Airliners have yet to equip their fleet with GPS tracking devices which could prevent difficulties in locating a crashed airplane like MH370.
It can strain one’s credulity that a huge passenger jet airplane could be put on the market without a commonly available piece of technology: a GPS tracking system. To be sure, it would be somewhat more sophisticated than the one on your smart cell phone, but the technology has been around for a long time for satellite tracking systems. In fact, those systems are more accurate than the one in your pocket. Yet, that is precisely what has been done, leading to the incredible fact that we just passed the six month anniversary of the missing Malaysia Airlines Flight 370. It has been known for many years that every airplane needs to have a system aboard that can locate it in the event of a mishap.
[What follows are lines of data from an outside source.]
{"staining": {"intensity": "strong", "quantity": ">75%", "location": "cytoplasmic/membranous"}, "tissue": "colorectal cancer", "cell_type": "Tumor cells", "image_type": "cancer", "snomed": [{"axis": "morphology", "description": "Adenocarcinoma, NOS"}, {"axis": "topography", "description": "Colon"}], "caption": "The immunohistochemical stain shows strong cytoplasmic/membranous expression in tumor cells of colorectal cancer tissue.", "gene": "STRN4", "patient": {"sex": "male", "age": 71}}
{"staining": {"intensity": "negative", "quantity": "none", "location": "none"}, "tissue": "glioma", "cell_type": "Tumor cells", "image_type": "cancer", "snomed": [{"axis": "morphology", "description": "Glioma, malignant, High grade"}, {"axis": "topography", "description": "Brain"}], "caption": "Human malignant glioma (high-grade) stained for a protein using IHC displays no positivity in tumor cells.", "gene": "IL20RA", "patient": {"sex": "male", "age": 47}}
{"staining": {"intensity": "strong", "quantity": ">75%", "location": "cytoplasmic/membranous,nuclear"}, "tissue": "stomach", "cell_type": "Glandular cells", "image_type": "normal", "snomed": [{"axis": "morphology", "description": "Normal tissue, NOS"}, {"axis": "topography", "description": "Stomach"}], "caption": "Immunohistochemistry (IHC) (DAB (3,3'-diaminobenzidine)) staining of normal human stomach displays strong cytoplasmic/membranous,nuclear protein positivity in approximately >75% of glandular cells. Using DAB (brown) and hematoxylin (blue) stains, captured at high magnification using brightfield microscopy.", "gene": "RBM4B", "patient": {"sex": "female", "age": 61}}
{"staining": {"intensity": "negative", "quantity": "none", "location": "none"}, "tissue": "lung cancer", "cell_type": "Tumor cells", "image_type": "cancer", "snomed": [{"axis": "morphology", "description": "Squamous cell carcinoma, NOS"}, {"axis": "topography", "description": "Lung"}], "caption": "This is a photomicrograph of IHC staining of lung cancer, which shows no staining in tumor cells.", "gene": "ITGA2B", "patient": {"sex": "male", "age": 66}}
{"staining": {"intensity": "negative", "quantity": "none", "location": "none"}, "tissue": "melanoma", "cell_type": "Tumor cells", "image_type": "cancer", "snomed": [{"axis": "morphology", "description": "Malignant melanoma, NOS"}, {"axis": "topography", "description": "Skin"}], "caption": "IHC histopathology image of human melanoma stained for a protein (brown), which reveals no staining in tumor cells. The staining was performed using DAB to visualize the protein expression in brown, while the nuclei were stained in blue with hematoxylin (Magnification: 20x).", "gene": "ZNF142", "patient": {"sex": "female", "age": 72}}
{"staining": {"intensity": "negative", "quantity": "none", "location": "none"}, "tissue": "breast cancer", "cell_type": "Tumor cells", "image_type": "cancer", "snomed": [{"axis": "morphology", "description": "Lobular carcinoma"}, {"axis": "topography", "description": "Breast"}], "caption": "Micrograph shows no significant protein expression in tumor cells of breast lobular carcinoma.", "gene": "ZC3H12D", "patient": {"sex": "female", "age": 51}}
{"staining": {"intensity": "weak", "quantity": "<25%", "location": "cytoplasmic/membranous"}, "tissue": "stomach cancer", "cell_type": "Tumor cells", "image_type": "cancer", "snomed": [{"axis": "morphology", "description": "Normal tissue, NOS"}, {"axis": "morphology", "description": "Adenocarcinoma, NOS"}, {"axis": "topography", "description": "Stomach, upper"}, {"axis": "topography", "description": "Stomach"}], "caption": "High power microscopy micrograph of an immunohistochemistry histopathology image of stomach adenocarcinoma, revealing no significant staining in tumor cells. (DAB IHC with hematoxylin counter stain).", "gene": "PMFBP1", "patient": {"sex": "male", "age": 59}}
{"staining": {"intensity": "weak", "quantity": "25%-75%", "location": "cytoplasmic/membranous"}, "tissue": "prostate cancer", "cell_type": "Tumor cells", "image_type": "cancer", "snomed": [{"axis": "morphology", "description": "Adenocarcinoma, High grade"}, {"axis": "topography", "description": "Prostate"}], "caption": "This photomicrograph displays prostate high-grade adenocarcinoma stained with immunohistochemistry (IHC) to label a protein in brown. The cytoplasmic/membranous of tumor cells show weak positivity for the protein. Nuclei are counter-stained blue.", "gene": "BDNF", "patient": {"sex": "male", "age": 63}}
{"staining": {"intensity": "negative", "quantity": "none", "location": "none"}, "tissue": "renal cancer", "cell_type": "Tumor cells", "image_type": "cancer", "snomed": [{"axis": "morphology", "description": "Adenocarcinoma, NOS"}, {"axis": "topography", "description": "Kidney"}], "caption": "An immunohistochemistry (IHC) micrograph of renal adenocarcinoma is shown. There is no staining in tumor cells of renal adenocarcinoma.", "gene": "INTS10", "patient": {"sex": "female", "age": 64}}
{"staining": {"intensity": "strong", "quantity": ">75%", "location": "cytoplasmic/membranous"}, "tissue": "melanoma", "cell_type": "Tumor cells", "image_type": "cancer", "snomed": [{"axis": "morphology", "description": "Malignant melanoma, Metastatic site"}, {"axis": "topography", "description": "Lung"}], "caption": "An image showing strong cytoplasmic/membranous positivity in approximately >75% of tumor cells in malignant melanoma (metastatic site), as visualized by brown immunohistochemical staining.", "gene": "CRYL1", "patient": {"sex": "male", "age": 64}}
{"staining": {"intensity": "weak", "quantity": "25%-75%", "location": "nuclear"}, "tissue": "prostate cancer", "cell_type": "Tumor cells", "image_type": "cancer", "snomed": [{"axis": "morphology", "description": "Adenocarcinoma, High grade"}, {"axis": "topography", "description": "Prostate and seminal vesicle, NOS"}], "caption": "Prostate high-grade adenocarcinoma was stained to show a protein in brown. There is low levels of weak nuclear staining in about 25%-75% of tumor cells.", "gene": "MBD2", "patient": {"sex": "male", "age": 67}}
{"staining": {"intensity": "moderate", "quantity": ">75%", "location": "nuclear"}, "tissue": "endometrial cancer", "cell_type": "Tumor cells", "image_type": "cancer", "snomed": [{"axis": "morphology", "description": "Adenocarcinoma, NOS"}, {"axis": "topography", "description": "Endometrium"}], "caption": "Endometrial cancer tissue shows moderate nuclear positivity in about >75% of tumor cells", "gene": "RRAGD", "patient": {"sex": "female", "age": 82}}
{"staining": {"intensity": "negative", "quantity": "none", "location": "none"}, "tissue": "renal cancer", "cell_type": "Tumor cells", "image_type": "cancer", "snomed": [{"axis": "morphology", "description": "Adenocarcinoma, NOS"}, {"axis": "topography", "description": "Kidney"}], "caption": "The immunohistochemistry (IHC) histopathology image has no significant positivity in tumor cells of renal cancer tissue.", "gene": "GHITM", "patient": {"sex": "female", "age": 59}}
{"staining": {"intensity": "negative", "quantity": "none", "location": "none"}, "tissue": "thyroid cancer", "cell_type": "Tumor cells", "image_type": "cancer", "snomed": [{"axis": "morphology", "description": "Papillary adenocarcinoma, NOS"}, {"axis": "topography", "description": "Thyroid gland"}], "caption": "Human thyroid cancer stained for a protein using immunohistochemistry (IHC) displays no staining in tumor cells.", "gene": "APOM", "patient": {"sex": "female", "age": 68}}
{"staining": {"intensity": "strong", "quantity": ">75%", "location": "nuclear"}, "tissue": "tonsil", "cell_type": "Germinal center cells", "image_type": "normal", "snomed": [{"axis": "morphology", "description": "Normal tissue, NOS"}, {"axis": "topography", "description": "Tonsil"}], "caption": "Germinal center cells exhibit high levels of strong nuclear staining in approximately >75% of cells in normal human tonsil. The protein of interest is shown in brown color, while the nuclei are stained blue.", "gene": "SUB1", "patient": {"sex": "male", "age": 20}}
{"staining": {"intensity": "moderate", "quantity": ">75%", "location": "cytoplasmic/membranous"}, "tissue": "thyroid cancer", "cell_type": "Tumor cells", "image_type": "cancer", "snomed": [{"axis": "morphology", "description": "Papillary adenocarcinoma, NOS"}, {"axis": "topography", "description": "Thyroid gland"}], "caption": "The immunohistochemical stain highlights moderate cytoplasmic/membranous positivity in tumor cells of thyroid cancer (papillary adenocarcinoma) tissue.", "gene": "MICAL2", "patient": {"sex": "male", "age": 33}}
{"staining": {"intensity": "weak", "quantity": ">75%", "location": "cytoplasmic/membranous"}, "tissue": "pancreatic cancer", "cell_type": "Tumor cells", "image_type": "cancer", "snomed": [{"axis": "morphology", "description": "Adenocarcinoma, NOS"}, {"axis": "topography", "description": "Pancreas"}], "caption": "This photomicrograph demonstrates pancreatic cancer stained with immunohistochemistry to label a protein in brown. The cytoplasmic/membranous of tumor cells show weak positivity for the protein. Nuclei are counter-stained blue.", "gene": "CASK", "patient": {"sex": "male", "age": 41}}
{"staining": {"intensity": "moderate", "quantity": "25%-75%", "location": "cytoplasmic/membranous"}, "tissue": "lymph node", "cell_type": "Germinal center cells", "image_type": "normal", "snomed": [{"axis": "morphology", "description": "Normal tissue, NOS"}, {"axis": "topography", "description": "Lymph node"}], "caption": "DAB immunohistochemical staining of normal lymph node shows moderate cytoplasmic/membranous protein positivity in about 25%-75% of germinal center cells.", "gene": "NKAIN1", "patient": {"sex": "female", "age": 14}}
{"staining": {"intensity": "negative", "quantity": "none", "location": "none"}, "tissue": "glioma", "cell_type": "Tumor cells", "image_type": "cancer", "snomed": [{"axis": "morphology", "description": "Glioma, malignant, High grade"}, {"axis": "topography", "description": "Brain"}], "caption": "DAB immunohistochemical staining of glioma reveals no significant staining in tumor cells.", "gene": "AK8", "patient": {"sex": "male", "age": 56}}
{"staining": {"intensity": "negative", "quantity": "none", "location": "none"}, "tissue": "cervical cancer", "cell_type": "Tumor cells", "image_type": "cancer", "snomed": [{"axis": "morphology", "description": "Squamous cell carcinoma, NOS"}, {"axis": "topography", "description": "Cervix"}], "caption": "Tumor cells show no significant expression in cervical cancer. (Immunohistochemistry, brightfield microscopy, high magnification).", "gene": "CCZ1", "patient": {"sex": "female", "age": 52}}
Yet, technology has long surpassed the outdated “black box” pinging away for only 30 days or so.
Airplane manufacturers, as well as airlines, must bear the responsibility of failing to properly equip commercial passenger airliners with this vital locating system, one that is not dependent on batteries, or finding a box amid a wreck or deep in the ocean. If the airplane is on the ground, a GPS satellite system would report its location, and all the rumors and speculation that fuel more grief and sorrow would have been avoided. Who will step up to accept responsibility for what the lack of a GPS system has done to the families of the missing passengers?
This is not just an academic discussion. There are hundreds of people out there unable to grieve, unable to give up hope, unable to know what has truly happened to their loved ones. This uncertainty is torturous. One only needs to look into the eyes of those who are in this horrible situation to see the suffering. Steps need to be taken immediately to remedy this terrible defect in the required equipment aboard commercial airplanes.